Effect of Sale or Merger of the Company. If we were to consummate, at any time prior to the Mandatory Conversion Date, a sale, merger or other business combination transaction with another business (a "Business Combination Transaction"), and the Company's shareholders, immediately prior to the consummation of that transaction, will not own at least 50.1% of the outstanding voting securities of the surviving corporation in that transaction or of its parent company, if any (whether the Company or another business entity is surviving corporation in such transaction), the then outstanding Series A Shares will be converted automatically into Common Stock, effective immediately prior to the consummation of that Business Combination Transaction, at the then applicable Conversion Price, plus the payment in cash or additional shares of our Common Stock of all unpaid dividends then accrued on the Series A Shares, in . . .

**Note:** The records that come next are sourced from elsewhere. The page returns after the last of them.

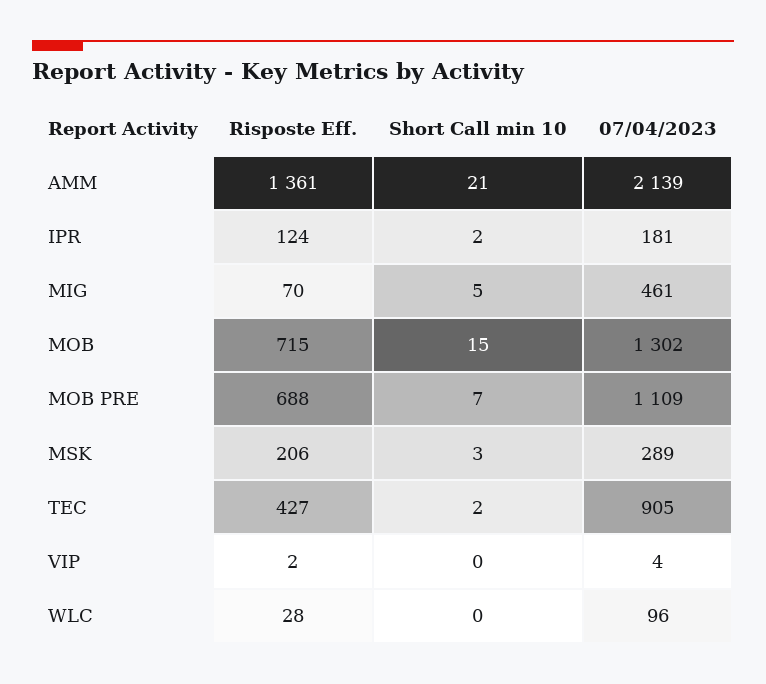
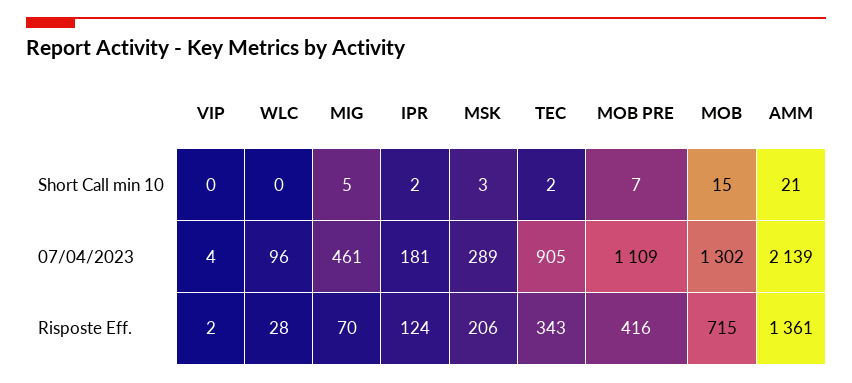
  {
    "Risposte Eff.": {
      "AMM": 1361,
      "IPR": 124,
      "MIG": 70,
      "MOB": 715,
-     "MOB PRE": 688,
+     "MOB PRE": 416,
      "MSK": 206,
-     "TEC": 427,
+     "TEC": 343,
      "VIP": 2,
      "WLC": 28
    },
    "Short Call min 10": {
      "AMM": 21,
      "IPR": 2,
      "MIG": 5,
      "MOB": 15,
      "MOB PRE": 7,
      "MSK": 3,
      "TEC": 2,
      "VIP": 0,
      "WLC": 0
    },
    "07/04/2023": {
      "AMM": 2139,
      "IPR": 181,
      "MIG": 461,
      "MOB": 1302,
      "MOB PRE": 1109,
      "MSK": 289,
      "TEC": 905,
      "VIP": 4,
      "WLC": 96
    }
  }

Item 3.03. Material Modification to Rights of Securityholders.

Reference is made to and is hereby incorporated by reference into this Item 3.03, the information set forth under "Item 1.01 Entry into a Material Definitive Agreement" relating to preferential rights of the Series A Shares as to dividends, distributions on dissolution and winding up and voting rights in relation to the rights of the Company's Common Stock. That information so incorporated by reference into this Item 3.03 is qualified in its entirety to the Certificate of Determination attached as Exhibit 3.01 to this Report.



Item 5.03. Amendment to Articles of Incorporation or Bylaws; Change in Fiscal Year.

The filing of the Certificate of Determination in California is deemed to be an amendment to the Company's Articles of Incorporation and, accordingly, the information set forth under "Item 1.01 Entry into a Material Definitive Agreement" and the copy of the Certificate of Determination attached as Exhibit 3.1 to this Current Report are incorporated by reference into this Item 5.03.



Item 9.01. Financial Statements and Exhibits.

(d) Exhibits. The following exhibits are filed herewith.

Exhibit No.                                  Description

 3.1           Certificate of Determination of Rights, Preferences, Privileges and
               Restrictions of Series A Convertible 10% Cumulative Preferred Stock of
               Pacific Mercantile Bancorp.

 4.1           Form of Stock Certificate for the Series A Convertible 10% Cumulative
               Preferred Stock of Pacific Mercantile Bancorp.